Friday, June 19, 2015

TEENAGERS AND DATING




TEENAGERS AND DATING.



Introduction: The Problem of Premature Dating.

Teenagers invest massive amount of time, thought, and energy into dating pressure and possibilities. For example, they talk about Who is dating Who? While many young people devote much time and effort to "The Dating Game", only few are prepared for the new stresses and choices that dating presents. Teenagers face intense pressure from others around them to "go out" with someone.


Discuss A:  Why Do Many Teenagers Date.

 Many teenagers date because of the following reasons:

·        Dating is badge of acceptance.

·        It is an evidence of a teenagers worth of attractiveness.

·        Some teenagers date because close friends start dating.

·        Some teenagers are looking for Love, security or support in a date.

·        It is a way to assert their independence by going where they choose and                with whom they choose.

·        Many teenagers just date because they feel it is expected of them to                       date.

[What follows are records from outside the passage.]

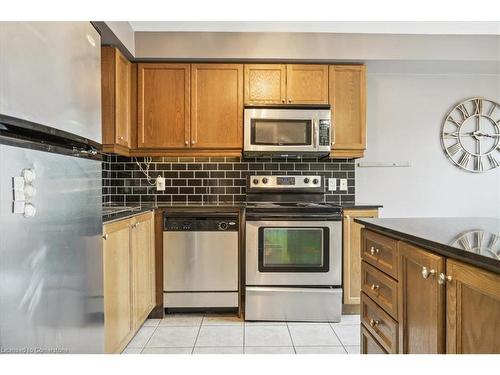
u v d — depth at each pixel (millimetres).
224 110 2926
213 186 3213
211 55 2828
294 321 2676
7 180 908
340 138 2949
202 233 2730
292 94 2922
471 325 917
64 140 1312
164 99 2910
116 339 1873
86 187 1381
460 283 957
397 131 3379
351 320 2703
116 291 1875
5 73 933
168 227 2725
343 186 3256
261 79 2922
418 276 1162
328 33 2852
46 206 1080
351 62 2939
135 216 2232
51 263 1109
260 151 2850
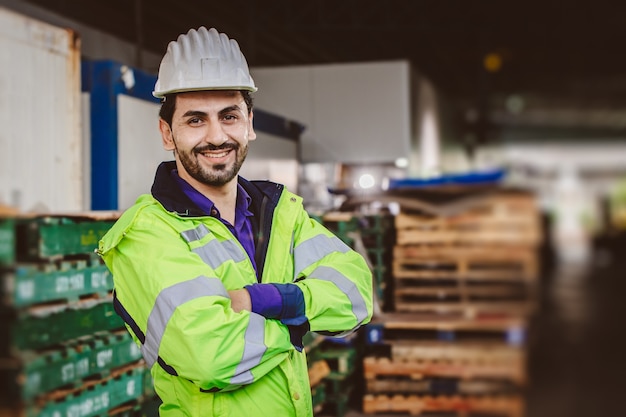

Points above are some of the reasons teenagers get involved in dating and a great numbers of teens set themselves up for danger and disappointment because they are playing 'The Dating Game', blindly, ignorant of the many decisions to be made in dating. For a teen to start dating, key decision need to be taken into consideration.  Below are some of these decision:

 
Discuss A:    Decision in dating


(When  to start dating)

Some parents think their children should be certain age before dating. Similarly, some teenagers think they were born ready to date, while others feel they crossed the "date line", when they became teenagers. Though a chronological age is a reliable indicator of a teenagers readiness to date,  the crucial factor is whether he or she is spiritually and emotionally mature to handle the many DECISIONS and DANGERS of dating. While some teenagers may be mature enough at fifteen or sixteen, others may not be mature at such age and probably need to wait longer.

Key Indicators of a Teens readiness for dating.

·        Is he or she often influenced by peer pressure.?

·        Is he or she most attracted to people of his or her own age? 

·        Has the teen committed himself or herself to sexual purity and           determined not to compromise that commitment.?

·        Does the teenager have his or her parent's permission to date ?.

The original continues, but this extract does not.